La pelota va circulando de adelante hacia atrás y de costa a costa desfogando las energías del contrario en una vana persecución: lo que duró este gótico flamígero del equipo ayer negro, duró la vitalidad madridista en el partido. A Bale le segaron la pierna dos veces en cinco minutos. A la segunda, el árbitro, franciscano contemplativo tendente a pacificar a favor del indígena como si el Madrid fuese una fuerza de ocupación extranjera contra la que es legítimo inmolarse, pitó foul. La sacó Kroos, la paró con la mano un valencianista dentro del área, chutó Ronaldo el penalty y fue gol. Todo en la misma unidad de destino. Mestalla rebulló y el Valencia también. Quéjanse algunos de las patadas de los jugadores de Nuno. Me parece fuera de lugar. La patada, como el chut, el punterazo, el tackle, el trivote o el 4-5-1, forma parte del fútbol: es algo tan nativo como el pase o la triangulación aterciopelada que tan de moda ha estado en España desde el éxito de Guardiola. Lo que pasa es que el espectador español de hoy está como esterilizado; el enaltecimiento del tipo de juego artificial y en todo punto intransferible a otros jugadores, que hacían los Xaviniestas, ha creado una subespecie de futbolero detestable e ignorante que demoniza la patada como algo contracultural o vicioso, cuando en realidad nada hay más futbolero que emboscar a tu rival y desquiciarlo hasta donde te deje el referí. Tuvo Ronaldo el 0-2 y quizá ya la Liga en un dislate de la zaga valencianista pero le pareció tan sencillo, a él que está hecho a escalar las murallas de Troya a puro huevo, que la echó fuera.

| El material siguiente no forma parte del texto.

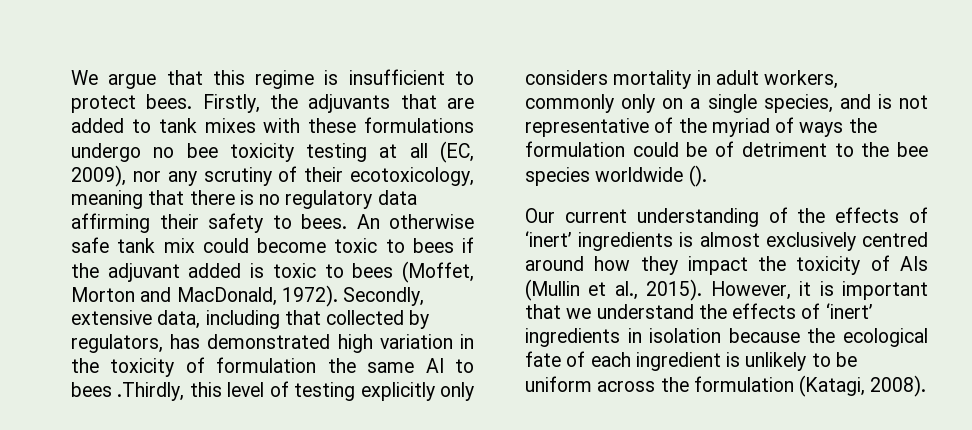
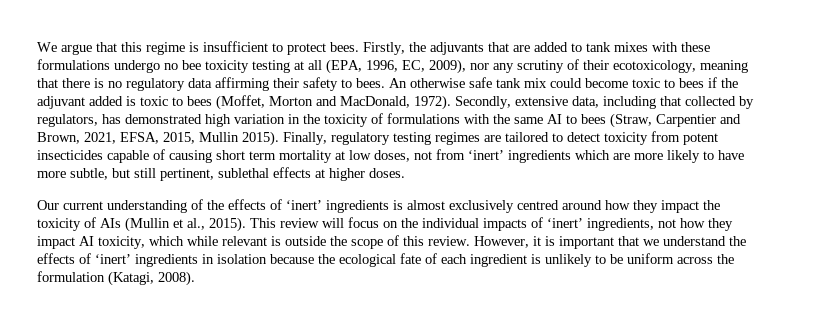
[439,141,474,163] (EC, -> [326,59,425,74] (EPA, 1996, EC,
[216,357,317,373] formulation -> [387,113,490,124] formulations with
[117,381,474,401] [525,70,839,89] [525,94,928,113] [525,117,877,137] [525,141,928,157] [525,165,707,187] .Thirdly, this level of testing explicitly only considers mortality in adult workers, commonly only on a single species, and is not representative of the myriad of ways the formulation could be of detriment to the bee species worldwide (). -> [610,113,741,128] [37,131,718,146] [37,149,744,163] [37,167,405,181] (Straw, Carpentier and Brown, 2021, EFSA, 2015, Mullin 2015). Finally, regulatory testing regimes are tailored to detect toxicity from potent insecticides capable of causing short term mortality at low doses, not from ‘inert’ ingredients which are more likely to have more subtle, but still pertinent, sublethal effects at higher doses.
(703, 290) none -> [250,217,733,231] [37,235,470,249] This review will focus on the individual impacts of ‘inert’ ingredients, not how they impact AI toxicity, which while relevant is outside the scope of this review.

El Madrid duró desde el 0-1 lo que tardaron Kroos, James e Isco en desacoplarse: la labor del colombiano es de un oscuro pegamento y cuando juega mal, por correlación natural, Alarcón ha de correr más, ha de arriesgar más con la pelota, y sus deficiencias en el interior derecha salen a la luz con crudeza quirúrgica. Benzema no hizo esta vez de faro para alumbrar los pases asaltatrincheras en vertical de los mediocentros hacia la bombilla del área contraria: parece que esta Navidad ha tenido Karino algún affaire con los polvorones de limón. Perdió Isco un par de balones transitando por la posición de 5 puro, balones que Modric jamás hubiese regalado, y eso ya barruntaba la barraganada valencianista que estaba por venir. Barragán, que según la RAE viene del gótico Barika y significa hombre libre, en contraposición con Barragana, su forma femenina, cuyo significado alude al concubinato y al libertinaje más pecaminoso, empató en el 55 con un gol también muy Guerra de Corea: la bola fue una granada saltando de boquete en boquete hasta dar con la pierna de Pepe y desorientar a Casillas. Luego Otamendi, un guerrero de Tenochtitlán, saltó por encima de Ramos y metió el 2-1 como si rematando aquel balón estuviera vengando lo de Cortés. Ancelotti planteó un plan de emergencia un tanto sui géneris, quitando a Bale para que rumiara su egoísmo y mandando a Isco a la izquierda, donde empezó a percutir aunque ya tarde. El partido puede resumirse en ese viejo refrán de los viejos en los pueblos de costa cuando ven que en días de sol las gaviotas no hacen más que revolotear por el paseo marítimo: Isco entre los centrales, vendaval en la mar.